I use nohup
and bash scripts to help manage my python programs running on a local server. I have a bash script (tmp.sh
) to invoke several python programs in a row. I try to kill the bash script and the python scripts started within the bash script with kill $PID
, where PID
is the process ID of the command nohup bash tmp.sh &
, but only the bash script is terminated, and the python script keeps running. I don't want to export the process IDs of those python scripts because the bash script will run multiple python scripts within it and in that case I have to export the process ID of each python script.
I have created an example to reproduce the problem I have encountered.
Basically, I usually start my program by source run2.sh
, which first determines if the same program is currently running to avoid duplicated running, and if not, submit a new job and change the PID
to the new job in ~/.bashrc
.
run2.sh
submit_a_job()
{
nohup bash tmp.sh &
export PID=$! # get the process ID of the above submitted job
echo "job $PID submitted at $(date)"
echo "job $PID submitted at $(date)" >> output.log
echo "export PID=$!" >> ~/.bashrc
}
if [ -n "$PID" ]; then
# PID set, safe to run any job
if ps -p $PID > /dev/null; then
# the job is still running
echo "$PID is running, new job not submitted"
else
# the job has finished, delete previous PID, and submit a new job
echo "$PID is finished, new job submitted"
sed -i '/PID/d' ~/.bashrc
submit_a_job
fi
else
# PID not set, the job might still be running or have finished
echo "helloworld"
submit_a_job
fi
If you do not want to modify ~/.bashrc
, you can comment off the following lines in run2.sh
. And make sure you run run2.sh
with source
, otherwise the environment variable is not exported to the current working shell.

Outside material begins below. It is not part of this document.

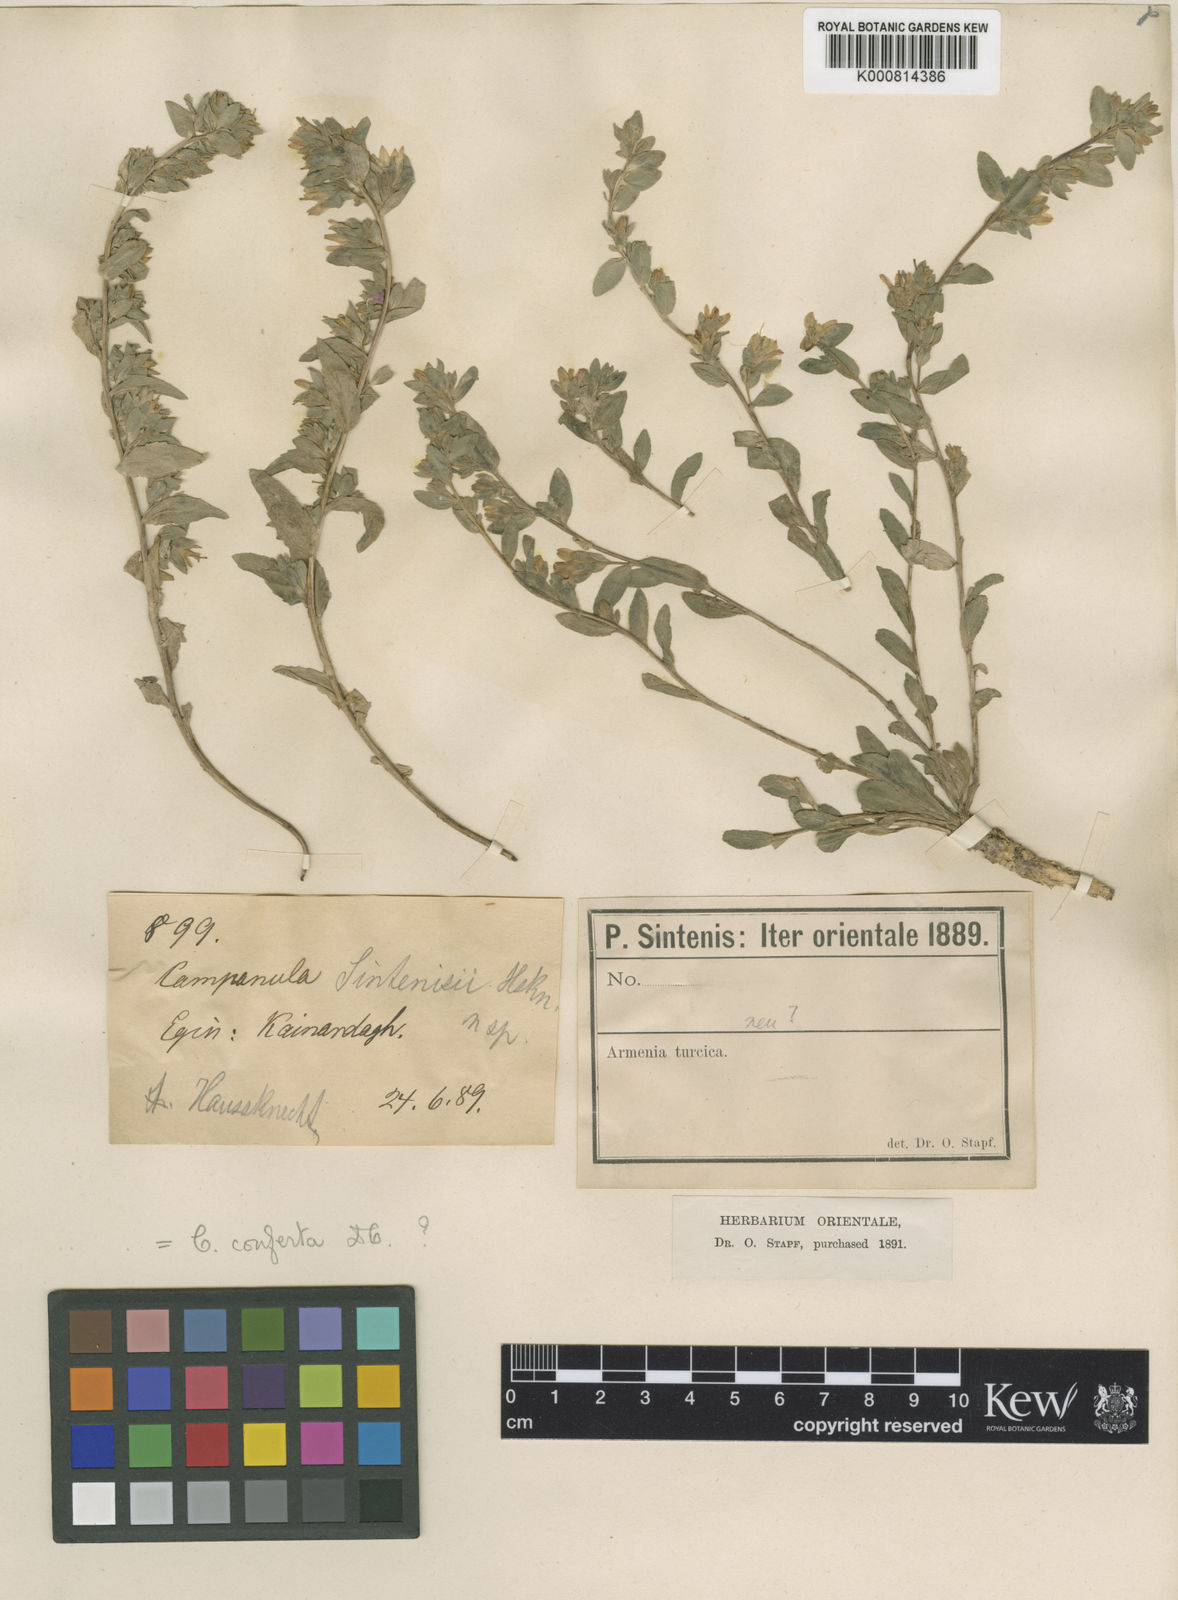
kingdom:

echo "export PID=$!" >> ~/.bashrc
sed -i '/PID/d' ~/.bashrc
tmp.sh
is the script that runs python jobs
time python3 while.py
while.py
is just a meaningless dead loop
import time
counter = 0
while True:
print(f"This is an infinite loop! Iteration: {counter}", flush=True)
counter += 1
time.sleep(1) # Sleep for 1 second between iterations
As I have exported the ID of the process that runs bash tmp.sh
as PID
, I can kill the bash script tmp.sh
with command kill $PID
. The problem is, even if tmp.sh
no longer runs, the python script that runs at the time I kill tmp.sh
keeps running in the background. I can confirm this point by command ps aux | grep python3
, which clearly indicates while.py
is running.
Which command should I use to kill the bash script tmp.sh
as well as the python program running at the same time I kill tmp.sh
?
Kill the whole process group, rather than just the shell process.
kill -INT -$PID
When you give a negative PID to kill
, it treats it as a process group ID.